TEXT SECTION.

Categories
Adventures In Power Query Experiment Formatting Uncategorized What Not To Do

What Not To Do: When Letting Your Code Breathe Goes Bad

White Space before a function call is allowed

Whitespace between function calls and the name are allowed. Including newlines
These are equivalent statements:

= DoStuff( args )

// and
= DoStuff

                                ( 
args )

Record lookups also allow whitespace.
This is totally valid syntax wise. Not necessarily morally though.

let
    Func = () => [ 
        user = [ Name = "bob" ] 
    ]
in 
    Func  


(

              )
                            
                                             [    
     user  



]

Misleading Comments inside Lists, Records, and Function Calls are allowed

Comments do not affect parsing or execution.
Without syntax highlighting it looks like 4 is the final item in the list

let
    num = List.Count( { 0
                     ..
       5 } & { 3, 4                                                  /*
    }) /* fake ending here  here * /
                
    without syntax highlighting, it looks like the func call ended
    
    later, secretly do more
*/                                                  ,99 } )

in num

Now it’s slightly easier

let
    num = List.Count( { 0
                     ..
       5 } & { 3, 4                                                  /*
    }) /* fake ending here  here * /
                
    without syntax highlighting, it looks like the func call ended
    
    later, secretly do more
*/                                                  ,99 } )

in num

The list operator .. allows a lot of expressions

You can use inline comments, resuming the list expression later

let
    num = List.Count( { 0
..
           5 } & { 3, 4 /*
    now do more */ } )
in num

You don’t have to wrap the try-catch expressions in parenthesis.

let l = { 
          try "foo" + 99 catch (e) => 3           ..
          try File.Contents( "invalid" ) catch () => 7 } 
in 
    l = { 3..7 } // is true

This version gave an interesting error. I thought perhaps try-catch expressions doesn’t work for inline list indices ?

let g = { 
          try 10 catch (e) => 3           ..
          try 27 / 0 catch () => 53 }

in g
Expression.Error: The number is out of range of a 32 bit integer value.
Details:
    Infinity

But then realized division by 0 in power query does not throw an error record. It has the type number.

[Stored items]
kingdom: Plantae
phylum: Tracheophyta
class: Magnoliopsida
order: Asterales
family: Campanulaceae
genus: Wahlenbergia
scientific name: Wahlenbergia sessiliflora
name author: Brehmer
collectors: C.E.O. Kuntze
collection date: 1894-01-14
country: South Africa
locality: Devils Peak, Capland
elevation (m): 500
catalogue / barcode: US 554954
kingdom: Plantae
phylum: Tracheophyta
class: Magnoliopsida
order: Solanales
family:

REQUIRED WORK. Please copy the Power Query post word for word, starting with "Whitespace between function" and going on through "also allow whitespace.".

ANSWER TO THIS PROBLEM.
Whitespace between function calls and the name are allowed. Including newlines
These are equivalent statements:

= DoStuff( args )

// and
= DoStuff

                                ( 
args )

Record lookups also allow whitespace.